Dat er op het moment van de controle een mestlucht te ruiken was, kan allerlei oorzaken hebben, zoals activiteiten bij naastgelegen boerderijen, bijvoorbeeld door het mixen van mest in een open mestkelder.
2.8 In verschillende uitspraken heeft het College vooropgesteld dat verweerder in beginsel kan uitgaan van de juistheid van de bevindingen van de AID-controleur.
Uit de rapportage blijkt dat de AID-controleur de overtreding in dit geval niet zelf heeft waargenomen; hij is gaan kijken naar aanleiding van een anonieme tip en heeft vervolgens feiten en omstandigheden gerelateerd die een duidelijke aanwijzing opleveren voor de veronderstelling dat op niet-emissiearme wijze mest is uitgereden. Appellante heeft de overtreding echter gemotiveerd en nadrukkelijk betwist. Hetgeen zij in dat verband heeft gesteld kan niet op voorhand onaannemelijk worden geacht. In elk geval is verweerder er naar het oordeel van het College niet voldoende in geslaagd om de lezing van appellante als ongeloofwaardig en onaannemelijk te verwerpen. De bij het proces-verbaal overgelegde foto’s zijn naar het oordeel van het College niet voldoende duidelijk en sluiten de lezing van appellante niet uit. Het College is daarom van oordeel dat in dit geval niet met voldoende zekerheid is komen vast te staan dat appellante heeft gehandeld in strijd met het verbod op het niet-emissiearm mest uitrijden van mest.

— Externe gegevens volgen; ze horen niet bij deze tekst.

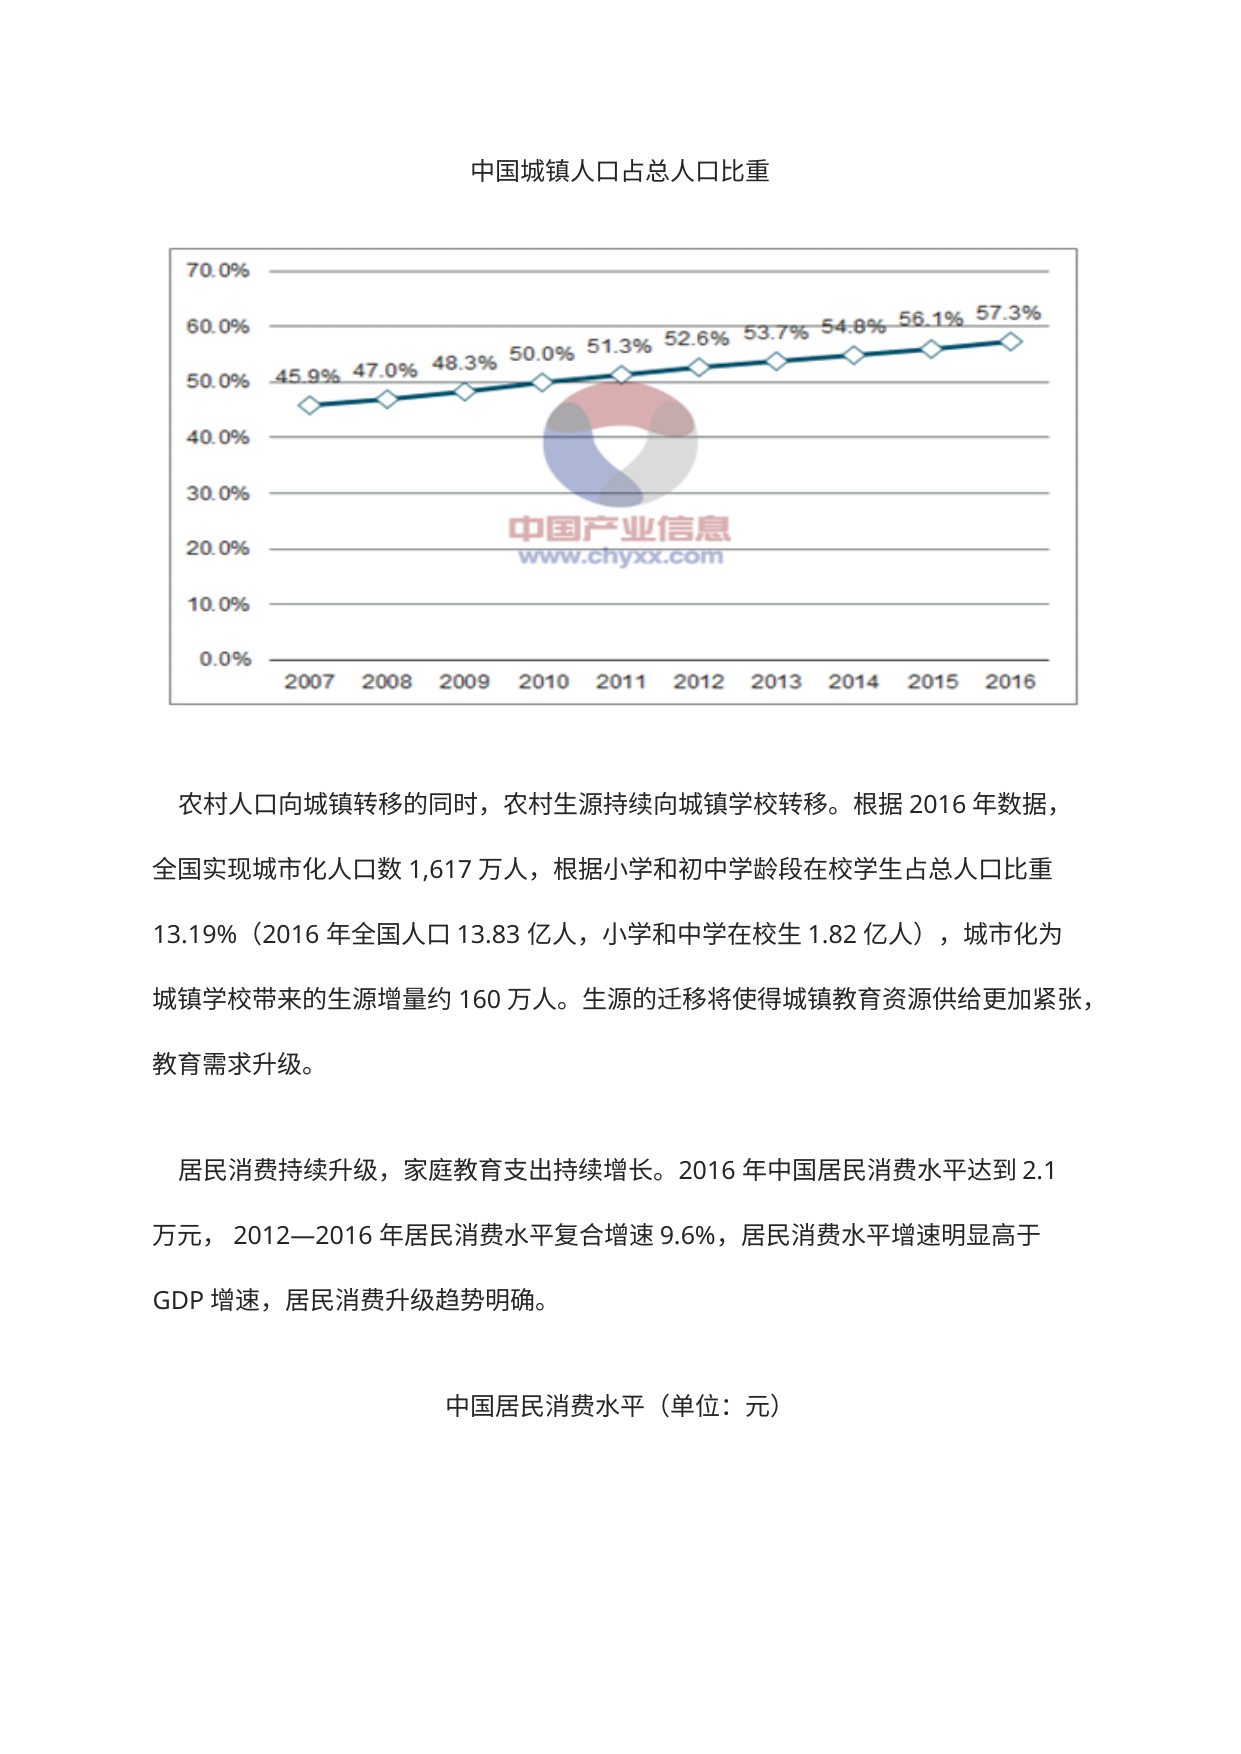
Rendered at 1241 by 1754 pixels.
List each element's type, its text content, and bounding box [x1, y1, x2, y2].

text 居民消费持续升级，家庭教育支出持续增长。2016 年中国居民消费水平达到2.1 万元， 2012—2016 年居民消费水平复合增速 9.6%，居民消费水平增速明显高于 GDP 增速，居民消费升级趋势明确。 [152, 1136, 1088, 1331]
text 农村人口向城镇转移的同时，农村生源持续向城镇学校转移。根据 2016 年数据，全国实现城市化人口数 1,617 万人，根据小学和初中学龄段在校学生占总人口比重 13.19%（2016 年全国人口 13.83 亿人，小学和中学在校生 1.82 亿人），城市化为城镇学校带来的生源增量约 160 万人。生源的迁移将使得城镇教育资源供给更加紧张，教育需求升级。 [152, 771, 1088, 1096]
text 中国居民消费水平（单位：元） [152, 1372, 1088, 1437]
picture [152, 242, 1090, 710]
text 中国城镇人口占总人口比重 [152, 137, 1088, 202]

Gelet hierop is verweerder ten onrechte overgegaan tot het opleggen van de randvoorwaardenkorting. Het beroep is dan ook gegrond.
2.9 Het College acht termen aanwezig om verweerder te veroordelen in de door appellante in verband met de behandeling van het beroep gemaakte proceskosten. De volgende kosten komen voor vergoeding in aanmerking: de reiskosten van appellantes gemachtigde tot een bedrag van € 28,28 (NS retour 2e klas en kosten voor de bus), en € 60,- aan verletkosten voor het bijwonen van de zitting. De verletkosten voor het bijwonen van de zitting van de rechtbank Alkmaar (sector strafrecht) komen op grond van 8:75 van de Algemene wet bestuursrecht niet voor vergoeding in aanmerking. De extra kosten ter hoogte van € 16,- die zouden zijn gemaakt voor foto’s komen op grond van artikel 1 van het Besluit proceskosten bestuursrecht evenmin voor vergoeding in aanmerking.